In terms of Japanese art, I’ve always loved the girly stuff, so I enjoyed the Sailor Moon series a lot, and video games like Street Fighter, Final Fantasy, etc. In general, though, I would say I’ve always just tried to keep drawing and doodling since I was very young, including drawing superheroes and my favourite cartoon characters. I’ve always wanted to be good at what I do so I’d always practice. And after reading the Bone series, Jeff Smith inspired me a lot as I admire his line work and characters. In particular, though, the anime style has stuck with me the longest.
3) Most comic creators have their own way of putting their story to paper. How do you go about creating a page?
I would say, it’s a bit different than most people do it. I start out with my general idea for where I want my comic to go, then I do a mini sketch on note paper, and afterwards, I’ll jump right into sketching the real thing on Bristol board. This process can take a while as since I don’t have a full script written out, I never know for sure what’s going to happen on that page; it’s always an adventure! Then I get my husband, A.P. Fuchs (editor’s note: that’s me), to edit it, I ink it, erase the pencil lines and scan/clean it up before posting online. It’s quite the process if you think about it, and I’m hoping all the TLC is obvious in the final product.
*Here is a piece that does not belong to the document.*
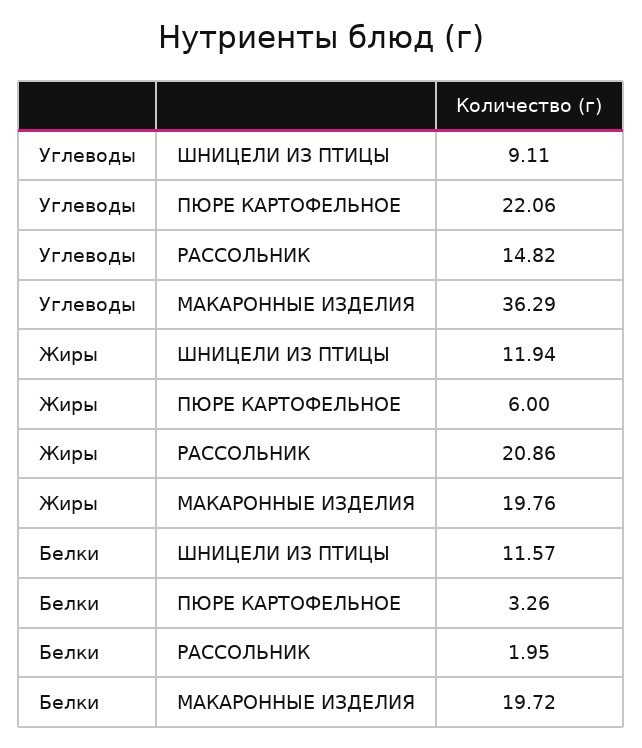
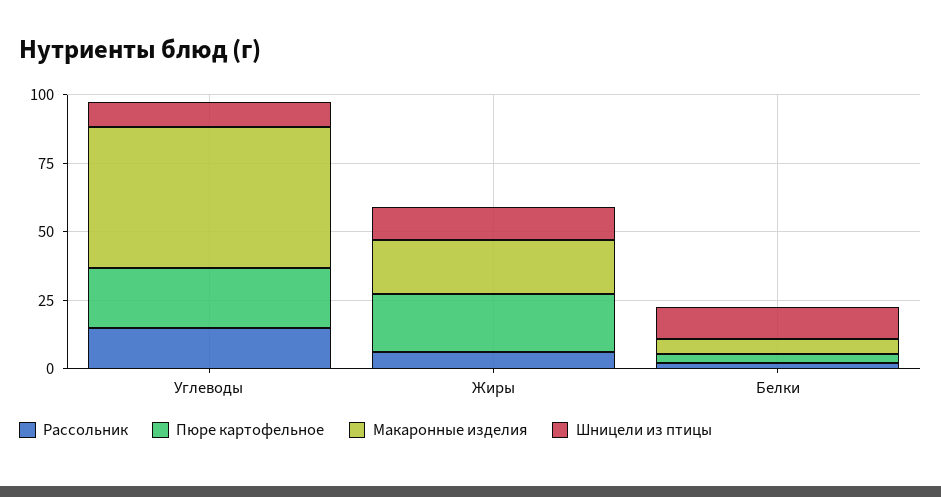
МАКАРОННЫЕ ИЗДЕЛИЯ, Углеводы: 36.29 -> 50
ПЮРЕ КАРТОФЕЛЬНОЕ, Жиры: 6 -> 20
РАССОЛЬНИК, Жиры: 20.86 -> 5
МАКАРОННЫЕ ИЗДЕЛИЯ, Белки: 19.72 -> 5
4) Fuzz Society has been running since October. I know you’ve done a few other non-published comics before, but were you always a comic creator or an artist? When did you start making comics in general?
Yes, I would say I’ve always been an artist. I remember I would grab hold of whatever paper I could find and doodle on it. It didn’t matter if it was my school binder or a scrap of paper from a flyer. I started drawing comics in junior high, just for myself. It was partially an escape for me, me always having enjoyed reading fantasy and watching sci-fi stuff. So yeah, at a young age I was trying out comic art. And before that, I was always collecting superhero comic cards (back when they still made them, anyways). I’ve always been a creative type of person, never knew what I wanted to do for a living as a kid, wasn’t even sure as a teenager. I tried to pursue “regular” jobs and schooling, but it didn’t pan out, and after having the opportunity to work from home on comics, I thought I would give it a shot. At first it was quite daunting, and intimidating the thought of putting out an issue, but now I’m really getting into it, and it just flows much better.
5) Why did you suddenly move from just drawing and making comics for fun, to actually releasing the material both online and in print?
My husband (editor’s note: that’s me again ) really encouraged me to do this, as he saw the potential in me, and I’m glad he’s been so supportive of me. Plus, after going to a lot of conventions, I’ve been inspired to finally do something with my art, and just see where it goes. It’s quite exciting really.
6) Are you a full-time artist?
Yes and no. I would say, yes in the sense that I’m always thinking about what my next page will be about, so my head gets full sometimes, but that’s how it is. And no, in the sense that I’m a full-time mom so most of my day is spent either with my boys, or running the household. There’s not much time for art, so it is usually tricky to find the time to work on it, at least right now.
7) What are you favourite comic books or graphic novels?
I’m a Dazzler fan (old school), the Bone series, Black Cat and Rourouni Kenshin, the old Avengers comics (because it’s been a while since I’ve read them), and Watchmen to name a few. I just found a new webcomic I’m enjoying called Super Siblings as well.
8) Where can people learn more about you and Fuzz Society?
www.fuzzsociety.com or on Facebook, there’s a fan page as well.
9) If you could spend a day with any comic book character, who would it be and why?
I would love to hang out with Dazzler, sing along with her at some different gigs, and really experience the thrill of being a rock star. I’ve always enjoyed singing, so I’m kind of partial to her.
10) Any last comments?
Yes, thanks for doing the interview! You’re super, man!